Un pas avait déjà été fait dans cette direction lors de la Conférence sur le climat de Cancun de 2010 avec la mention de la transition juste dans le texte final : « Les parties réalisent que la lutte contre le changement climatique nécessite un changement de paradigme pour l’établissement d’une société à faible émission de carbone qui offre d’importantes possibilités et assure une croissance élevée et le développement durable, basée sur des technologies innovantes et une production, une consommation et des modes de vie plus durables, tout en assurant une transition juste pour la main-d’œuvre qui crée un travail décent et des emplois de qualité. 3 »

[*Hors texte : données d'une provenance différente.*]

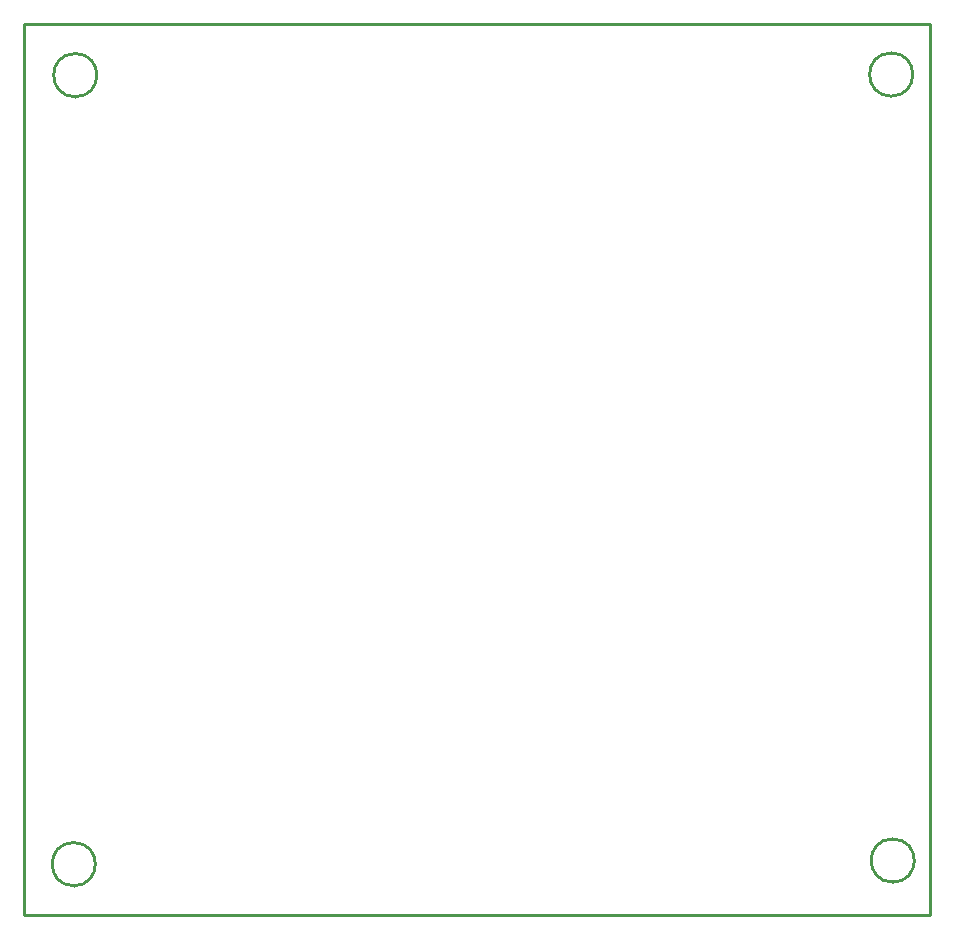
<source format=gko>
G04 Layer: BoardOutline*
G04 EasyEDA v6.4.7, 2020-10-10T14:28:28+07:00*
G04 52f6a2ab2d5a4f67a95d22fe1a878f29,10*
G04 Gerber Generator version 0.2*
G04 Scale: 100 percent, Rotated: No, Reflected: No *
G04 Dimensions in millimeters *
G04 leading zeros omitted , absolute positions ,3 integer and 3 decimal *
%FSLAX33Y33*%
%MOMM*%
G90*
D02*

%ADD10C,0.254000*%
G54D10*
G01X0Y75438D02*
G01X76708Y75438D01*
G01X76708Y75438D01*
G01X76708Y75438D01*
G01X76708Y75438D01*
G01X76708Y0D02*
G01X0Y0D01*
G01X0Y75438D01*
G01X76708Y75438D02*
G01X76708Y0D01*
G75*
G01X73533Y2794D02*
G03X73530Y2794I-1J1831D01*
G01*
G01X73530Y2794D02*
G01X73533Y2794D01*
G75*
G01X73406Y69342D02*
G03X73403Y69342I-1J1831D01*
G01*
G01X73403Y69342D02*
G01X73406Y69342D01*
G75*
G01X4192Y2487D02*
G03X4190Y2487I-1J1831D01*
G01*
G01X4189Y2487D02*
G01X4192Y2487D01*
G75*
G01X4319Y69289D02*
G03X4317Y69289I-1J1831D01*
G01*
G01X4316Y69289D02*
G01X4319Y69289D01*

%LPD*%
M00*
M02*

</source>
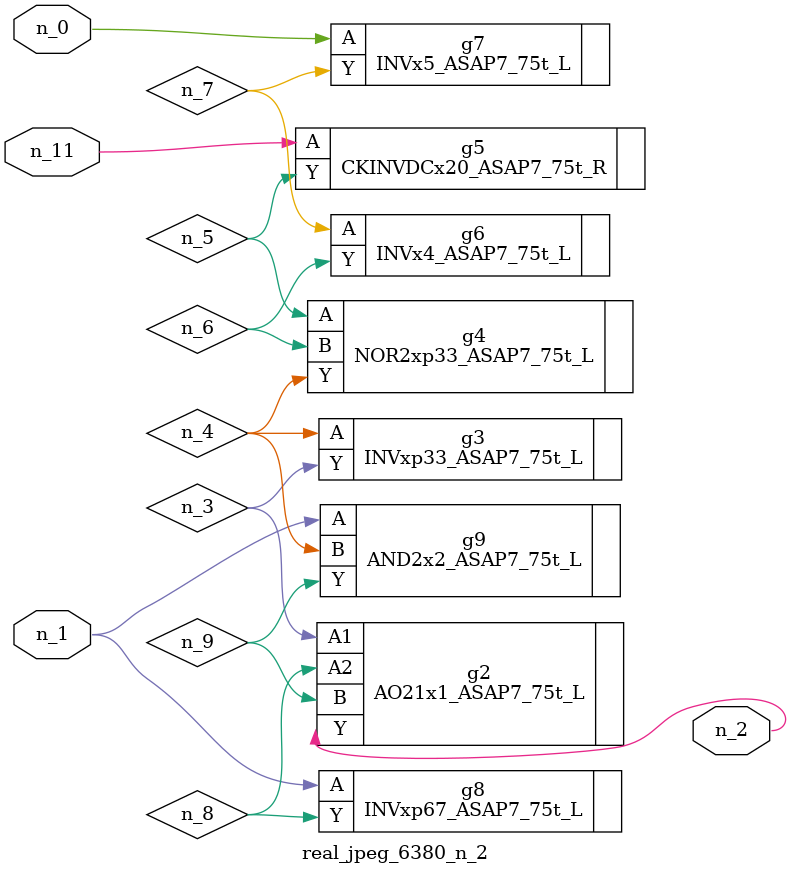
<source format=v>
module real_jpeg_6380_n_2 (n_1, n_11, n_0, n_2);

input n_1;
input n_11;
input n_0;

output n_2;

wire n_5;
wire n_8;
wire n_4;
wire n_6;
wire n_7;
wire n_3;
wire n_9;

INVx5_ASAP7_75t_L g7 ( 
.A(n_0),
.Y(n_7)
);

INVxp67_ASAP7_75t_L g8 ( 
.A(n_1),
.Y(n_8)
);

AND2x2_ASAP7_75t_L g9 ( 
.A(n_1),
.B(n_4),
.Y(n_9)
);

AO21x1_ASAP7_75t_L g2 ( 
.A1(n_3),
.A2(n_8),
.B(n_9),
.Y(n_2)
);

INVxp33_ASAP7_75t_L g3 ( 
.A(n_4),
.Y(n_3)
);

NOR2xp33_ASAP7_75t_L g4 ( 
.A(n_5),
.B(n_6),
.Y(n_4)
);

INVx4_ASAP7_75t_L g6 ( 
.A(n_7),
.Y(n_6)
);

CKINVDCx20_ASAP7_75t_R g5 ( 
.A(n_11),
.Y(n_5)
);


endmodule
</source>
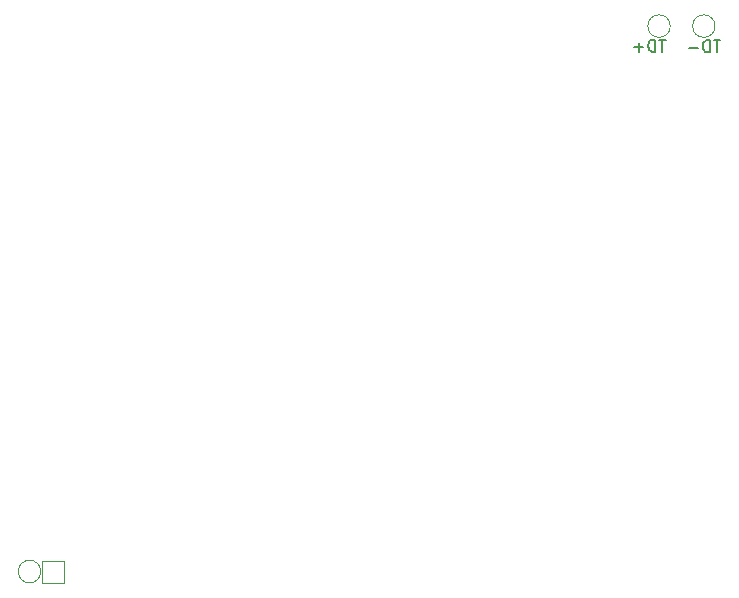
<source format=gbr>
G04 #@! TF.GenerationSoftware,KiCad,Pcbnew,7.0.6*
G04 #@! TF.CreationDate,2023-12-22T13:27:43-08:00*
G04 #@! TF.ProjectId,procon_gcc_main_pcb,70726f63-6f6e-45f6-9763-635f6d61696e,1*
G04 #@! TF.SameCoordinates,Original*
G04 #@! TF.FileFunction,Legend,Bot*
G04 #@! TF.FilePolarity,Positive*
%FSLAX46Y46*%
G04 Gerber Fmt 4.6, Leading zero omitted, Abs format (unit mm)*
G04 Created by KiCad (PCBNEW 7.0.6) date 2023-12-22 13:27:43*
%MOMM*%
%LPD*%
G01*
G04 APERTURE LIST*
%ADD10C,0.150000*%
%ADD11C,0.120000*%
G04 APERTURE END LIST*
D10*
X137142361Y-94450819D02*
X136570933Y-94450819D01*
X136856647Y-95450819D02*
X136856647Y-94450819D01*
X136237599Y-95450819D02*
X136237599Y-94450819D01*
X136237599Y-94450819D02*
X135999504Y-94450819D01*
X135999504Y-94450819D02*
X135856647Y-94498438D01*
X135856647Y-94498438D02*
X135761409Y-94593676D01*
X135761409Y-94593676D02*
X135713790Y-94688914D01*
X135713790Y-94688914D02*
X135666171Y-94879390D01*
X135666171Y-94879390D02*
X135666171Y-95022247D01*
X135666171Y-95022247D02*
X135713790Y-95212723D01*
X135713790Y-95212723D02*
X135761409Y-95307961D01*
X135761409Y-95307961D02*
X135856647Y-95403200D01*
X135856647Y-95403200D02*
X135999504Y-95450819D01*
X135999504Y-95450819D02*
X136237599Y-95450819D01*
X135237599Y-95069866D02*
X134475695Y-95069866D01*
X134856647Y-95450819D02*
X134856647Y-94688914D01*
X141765161Y-94499019D02*
X141193733Y-94499019D01*
X141479447Y-95499019D02*
X141479447Y-94499019D01*
X140860399Y-95499019D02*
X140860399Y-94499019D01*
X140860399Y-94499019D02*
X140622304Y-94499019D01*
X140622304Y-94499019D02*
X140479447Y-94546638D01*
X140479447Y-94546638D02*
X140384209Y-94641876D01*
X140384209Y-94641876D02*
X140336590Y-94737114D01*
X140336590Y-94737114D02*
X140288971Y-94927590D01*
X140288971Y-94927590D02*
X140288971Y-95070447D01*
X140288971Y-95070447D02*
X140336590Y-95260923D01*
X140336590Y-95260923D02*
X140384209Y-95356161D01*
X140384209Y-95356161D02*
X140479447Y-95451400D01*
X140479447Y-95451400D02*
X140622304Y-95499019D01*
X140622304Y-95499019D02*
X140860399Y-95499019D01*
X139860399Y-95118066D02*
X139098495Y-95118066D01*
D11*
X86225000Y-138550000D02*
X84325000Y-138550000D01*
X86225000Y-140450000D02*
X86225000Y-138550000D01*
X84325000Y-140450000D02*
X86225000Y-140450000D01*
X84325000Y-138550000D02*
X84325000Y-140450000D01*
X84225000Y-139475000D02*
G75*
G03*
X84225000Y-139475000I-950000J0D01*
G01*
X137525800Y-93294200D02*
G75*
G03*
X137525800Y-93294200I-950000J0D01*
G01*
X141310400Y-93294200D02*
G75*
G03*
X141310400Y-93294200I-950000J0D01*
G01*
M02*

</source>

Référence minimale dans l’Accord de Paris à la transition juste
Il s’agit maintenant de donner un contenu plus concret au concept de transition juste. Il serait bienvenu que l’on intègre les connaissances acquises par l’Organisation internationale du travail (OIT) sur ce point. Car l’OIT a adopté l’initiative verte qui vise à optimiser sa contribution à la transition vers un modèle de développement durable à faible empreinte de carbone au moyen de l’intégration d’une composante concrète sur le travail décent. Elle a organisé pendant la Conférence internationale du travail de juin 2015 le Sommet de haut niveau sur le changement climatique et le monde du travail. En outre, l’OIT, qui a participé à la Conférence de Paris sur le climat, prévoit d’intensifier ses travaux pour une stratégie pour une transition juste.
L’Accord de Paris fait référence dans une annexe aux impératifs de cette transition juste mais de manière très limitée. Il reste donc un grand travail de sensibilisation à faire pour que l’on intègre bien plus à l’avenir la notion de transition juste et de travail décent comme contribution essentielle pour lutter contre le réchauffement climatique.